Marcos Caramuru, o ex-diretor-executivo do Banco Mundial e o membro do Conselho Internacional do Centro Brasileiro de Relações Internacionais (CEBRI), ao se referir às perspectivas de criação de uma moeda comum do BRICS, disse que, para incentivar o uso de moedas nacionais no comércio, é necessário pensar em criar um ativo semelhante aos DES (Direitos Especiais de Saque).

Para o palestrante, a "ideia de transformar essa moeda em uma moeda do BRICS é mais complicada. Serão necessárias muito mais pesquisas, mas não há nada de impossível em tratar, pelo menos em caráter experimental, da ideia de um acordo que crie ativos semelhantes aos DES que possam ser usados como referência no comércio entre os países do BRICS".

Sergei Afontsev, o membro correspondente da Academia de Ciências da Rússia e o diretor do Departamento de Economia Mundial da Faculdade de Economia da Universidade Lomonosov de Moscou, falou sobre a resiliência da economia russa: "Apesar dos percalços muito significativos decorrentes das sanções e dos benefícios perdidos com as mesmas, a economia russa está funcionando muito bem sob sanções."

"No ano passado, pela primeira vez em muitos anos, a economia russa cresceu mais rápido do que a economia global. Essa tendência continuará este ano. Isso não só vai contra as expectativas dos promotores das sanções como também inverte a lógica de suas ações em 180 graus".

Para o especialista, a escolha de parceiros para a cooperação econômica internacional é um direito soberano dos Estados soberanos.

Ekaterina Arapova, a diretora do Centro de Análise de Políticas de Sanções do Instituto de Estudos Internacionais, salientou que as condições geopolíticas atuais contribuem para a formação na Rússia de recursos para a resiliência e desenvolvimento da economia nacional sob sanções externas.

Segundo Ekaterina Arapova, a integração dos sistemas de pagamento nacionais entre os países membros do BRICS é uma das ferramentas de adaptação aos riscos de sanções e um fator importante de estabilização da situação, apesar de certas limitações. Ela enfatizou ser importante que bancos russos tenham filiais em jurisdições amigas, citando, a esse respeito, a experiência do VTB Bank em Xangai.

Abdulaziz Shabani, o pesquisador do Centro de Estudos Políticos e Estratégicos de Riad, disse que o "BRICS está desafiando o domínio tradicional das instituições ocidentais" ao criar uma plataforma para expressar seus interesses em voz alta.

Entre as principais realizações da aliança, o especialista destacou a criação do Banco de Desenvolvimento do BRICS, que torna possível a concretização de projetos em economias emergentes e representa uma alternativa às instituições ocidentais tradicionais.

Ainda conforme com o especialista, a adesão da Arábia Saudita ao BRICS põe em evidência as mudanças ocorridas na situação geopolítica no mercado de energia e mostra que as economias emergentes estão começando a desempenhar um papel cada vez mais importante no mundo.

Mostafa Ahmed, o especialista em segurança regional do Centro de Pesquisa Al Habtoor, disse, por seu turno, que os países de todo o mundo devem buscar uma maior flexibilidade nas relações comerciais para acabar com sua dependência excessiva do dólar.

"Até agora, o dólar americano tem sido a moeda dominante nas transações internacionais, mas hoje estamos avançando passo a passo para fazer com que os governos, inclusive os do Oriente Médio, optem por criar mecanismos bilaterais que nos permitam encontrar soluções alternativas no comércio internacional. É bem possível que, no futuro, esses acordos bilaterais venham a se tornar uma base para a criação de uma nova moeda comum, inclusive no formato do BRICS".

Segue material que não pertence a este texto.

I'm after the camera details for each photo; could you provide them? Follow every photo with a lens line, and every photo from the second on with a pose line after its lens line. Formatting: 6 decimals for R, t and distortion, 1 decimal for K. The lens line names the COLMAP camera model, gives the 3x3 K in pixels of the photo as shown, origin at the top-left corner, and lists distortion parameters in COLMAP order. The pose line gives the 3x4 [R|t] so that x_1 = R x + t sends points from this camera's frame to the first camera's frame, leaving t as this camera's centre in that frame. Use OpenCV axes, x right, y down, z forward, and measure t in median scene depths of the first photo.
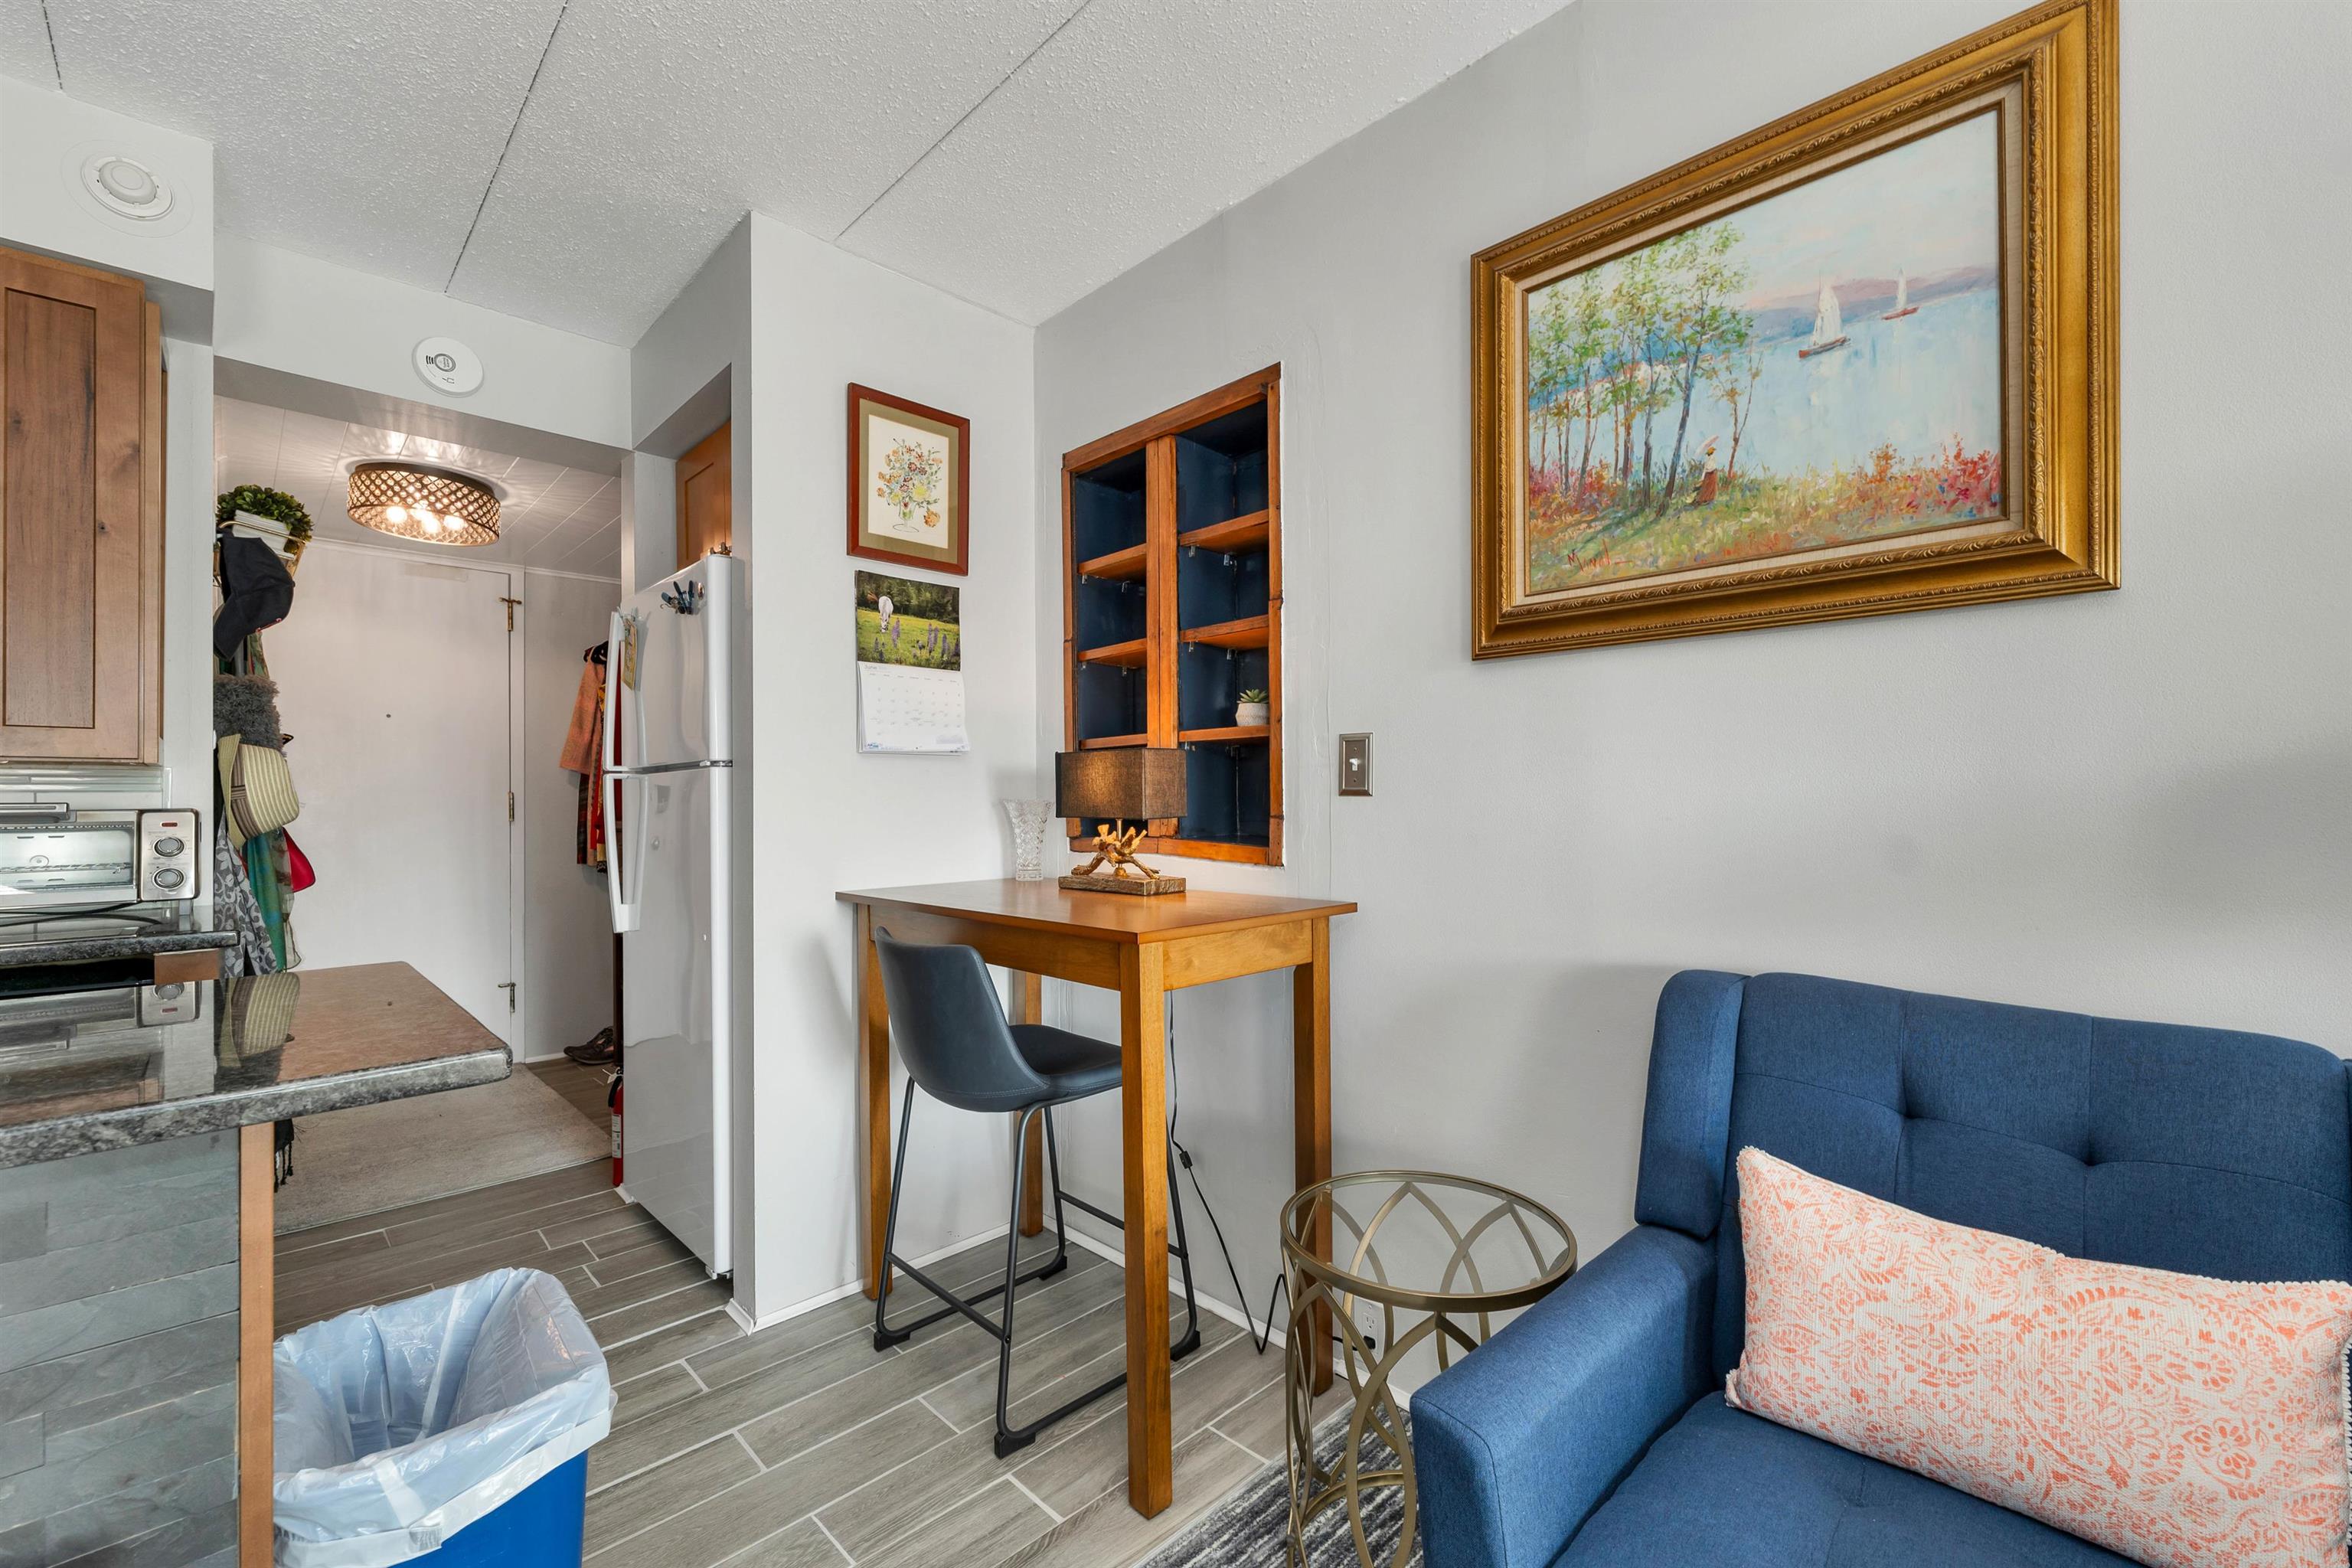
lens RADIAL K [[991.3, 0, 1169.0], [0, 991.3, 784.6], [0, 0, 1]] dist [0.001058, -0.000273]
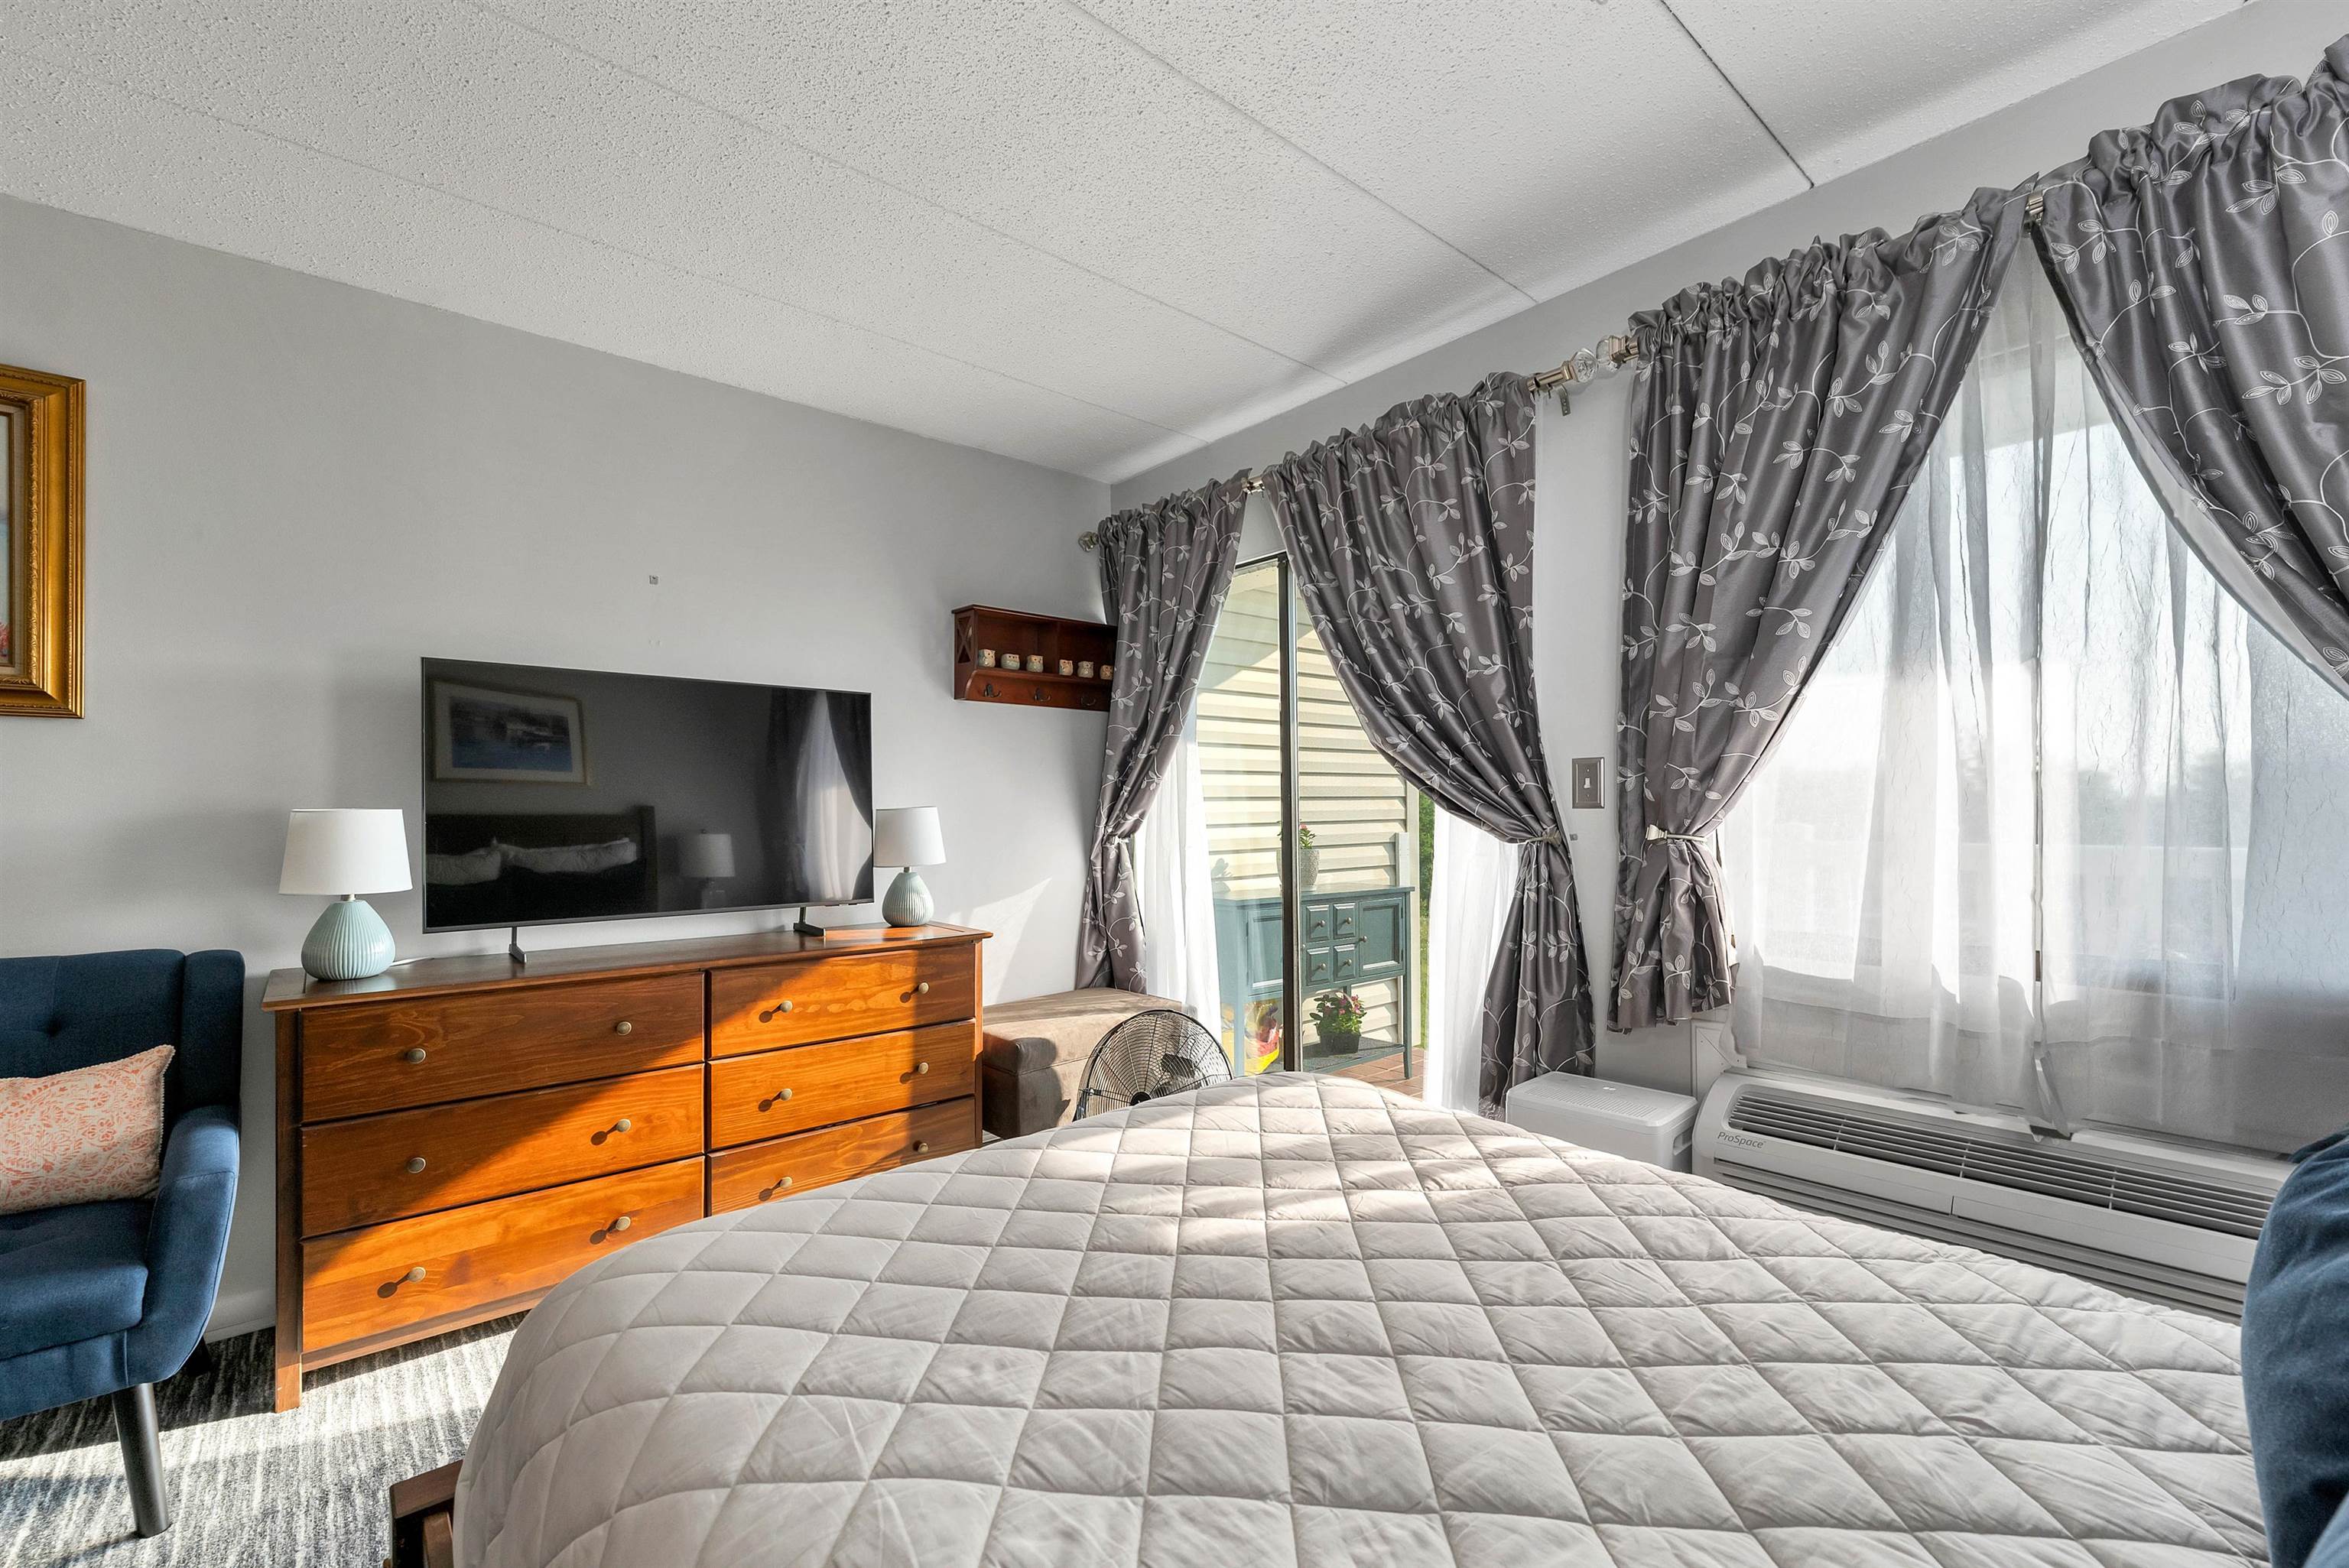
lens RADIAL K [[989.9, 0, 1160.6], [0, 989.9, 788.2], [0, 0, 1]] dist [0.001058, -0.000273]
pose [[0.073192, 0.016446, 0.997182, -0.662889], [0.001853, 0.999860, -0.016627, -0.031605], [-0.997316, 0.003064, 0.073152, -1.033076]]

Xu Wenhong, o subsecretário-geral do Centro Uma Faixa, Uma Rota da Academia de Ciências Sociais da China, falou sobre a situação atual do sistema financeiro internacional.

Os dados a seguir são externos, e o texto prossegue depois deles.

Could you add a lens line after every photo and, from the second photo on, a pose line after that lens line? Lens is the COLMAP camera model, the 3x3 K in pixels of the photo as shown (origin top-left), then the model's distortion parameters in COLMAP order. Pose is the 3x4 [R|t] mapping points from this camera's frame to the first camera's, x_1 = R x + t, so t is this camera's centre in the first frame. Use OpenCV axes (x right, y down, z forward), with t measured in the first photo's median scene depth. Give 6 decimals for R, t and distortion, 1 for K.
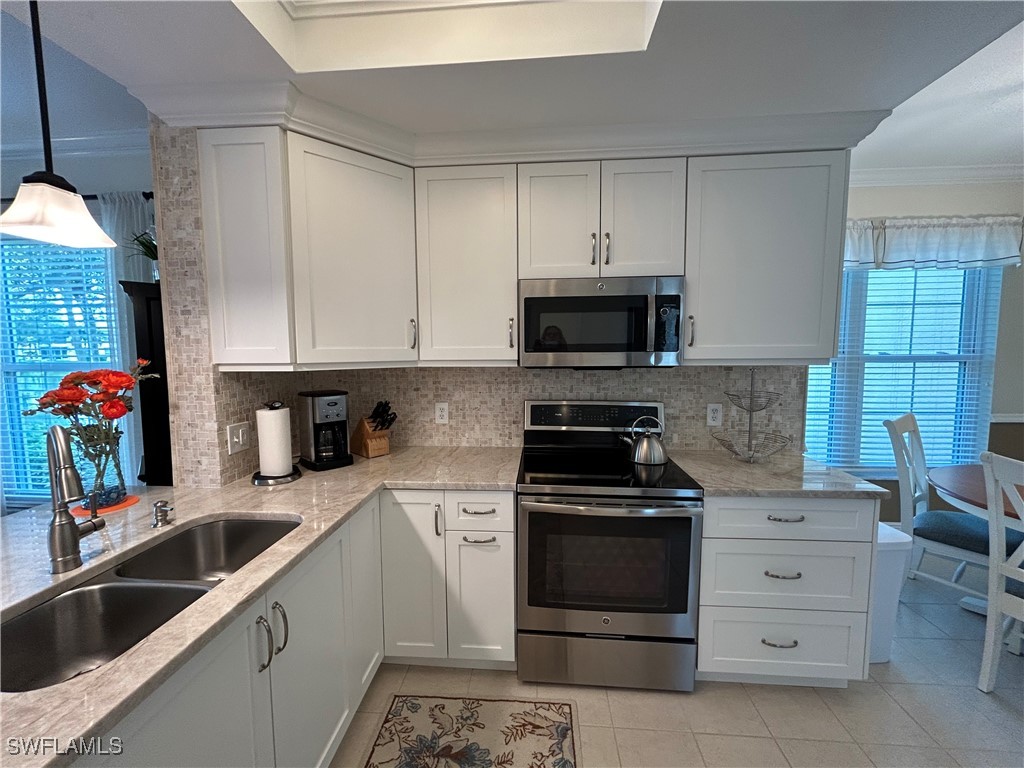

Segundo o responsável, a atual infraestrutura financeira, em especial o sistema de pagamentos SWIFT, não atende, há muito tempo, aos interesses da maioria dos países do mundo e se transformou em um instrumento de pressão política e econômica.

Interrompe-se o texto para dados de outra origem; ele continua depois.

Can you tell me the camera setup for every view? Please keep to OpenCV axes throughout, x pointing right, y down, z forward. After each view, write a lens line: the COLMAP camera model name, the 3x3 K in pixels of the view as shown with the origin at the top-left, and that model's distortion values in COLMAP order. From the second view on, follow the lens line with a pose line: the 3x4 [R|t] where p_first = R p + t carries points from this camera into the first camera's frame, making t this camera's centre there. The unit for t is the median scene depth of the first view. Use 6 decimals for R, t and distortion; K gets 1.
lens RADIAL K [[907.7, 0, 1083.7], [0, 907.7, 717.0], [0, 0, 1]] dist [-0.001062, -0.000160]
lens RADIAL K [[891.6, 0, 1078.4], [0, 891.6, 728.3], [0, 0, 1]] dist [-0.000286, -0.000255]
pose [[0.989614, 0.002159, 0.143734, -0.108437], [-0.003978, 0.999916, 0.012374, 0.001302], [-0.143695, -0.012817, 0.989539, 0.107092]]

"Nas últimas décadas, os países ocidentais, com os EUA à frente, têm promovido seu próprio sistema de liquidação financeira no seu próprio interesse. Agora, com o envolvimento ativo dos fatores políticos no comércio internacional, as instituições financeiras internacionais começaram a ser usadas também como arma de luta política", assinalou.